VÍDEO: Avanço da computação quântica exigirá nova arquitetura de segurança até 2030, aponta IBM

Públicado em Por RD Uirapuru / Arthur Costa

A chegada da computação quântica promete transformar radicalmente áreas que vão desde a segurança cibernética até a medicina. As projeções foram detalhadas por Wagner Arnault, CTO da IBM no Brasil, durante o segundo dia do South Summit 2026. Em entrevista à Rádio Uirapuru, o executivo explicou como a tecnologia tornará os sistemas de criptografia atuais obsoletos até o fim desta década, exigindo adaptação imediata do mercado.

O principal ponto de atenção é a segurança financeira.
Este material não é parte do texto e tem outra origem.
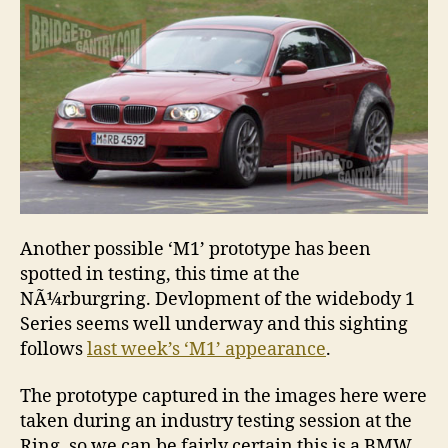
durin
NÃ¼rb
testin
Another possible ‘M1’ prototype has been
spotted in testing, this time at the
NÃ¼rburgring. Devlopment of the widebody 1
Series seems well underway and this sighting
follows
last week’s ‘M1’ appearance
.
The prototype captured in the images here were
taken during an industry testing session at the
Ring, so we can be fairly certain this is a BMW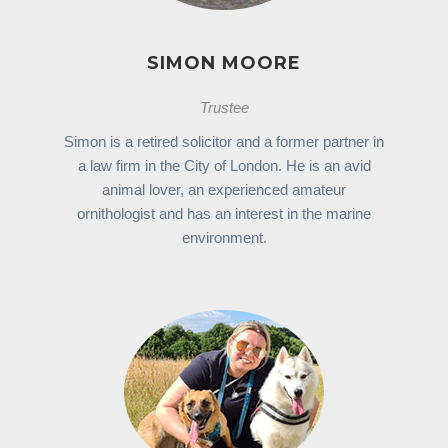
SIMON MOORE
Trustee
Simon is a retired solicitor and a former partner in
a law firm in the City of London. He is an avid
animal lover, an experienced amateur
ornithologist and has an interest in the marine
environment.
Segundo Arnault, a capacidade de processamento das novas máquinas permitirá que dados hoje protegidos sejam facilmente acessados. Ele destacou que instituições como Bradesco e Itaú já trabalham em parceria com a IBM para desenvolver uma “criptografia pós-quântica”. O risco mais urgente, de acordo com o CTO, não está nas complexas redes de blockchain das criptomoedas, mas nos sistemas bancários tradicionais. Estes utilizam senhas curtas e métodos de embaralhamento de dados mais frágeis, que a IBM estima que poderão ser quebrados pelos computadores quânticos até 2030.

Para ilustrar o salto tecnológico, Arnault comparou a computação clássica a uma moeda que cai em “cara ou coroa” (os bits zero e um). Já o computador quântico operaria como a moeda girando no ar, processando múltiplas variáveis simultaneamente através dos “qubits”. Esse poder de cálculo reduzirá simulações de moléculas, que levariam até dez anos em máquinas comuns, para apenas algumas horas. Na área da saúde, o impacto já é real. A Cleveland Clinic, nos Estados Unidos, utiliza a rede quântica da IBM para pesquisar novos medicamentos e otimizar tratamentos para doenças graves, como câncer e HIV.

Apesar dos avanços, o uso doméstico dessa tecnologia não deve ocorrer nas próximas décadas. O executivo esclareceu que o foco atual é a supercomputação quântica aliada à nuvem. A IBM já possui mais de 80 computadores quânticos acessíveis remotamente, democratizando o acesso de empresas e pesquisadores a essa infraestrutura de ponta sem a necessidade de aquisição do hardware físico.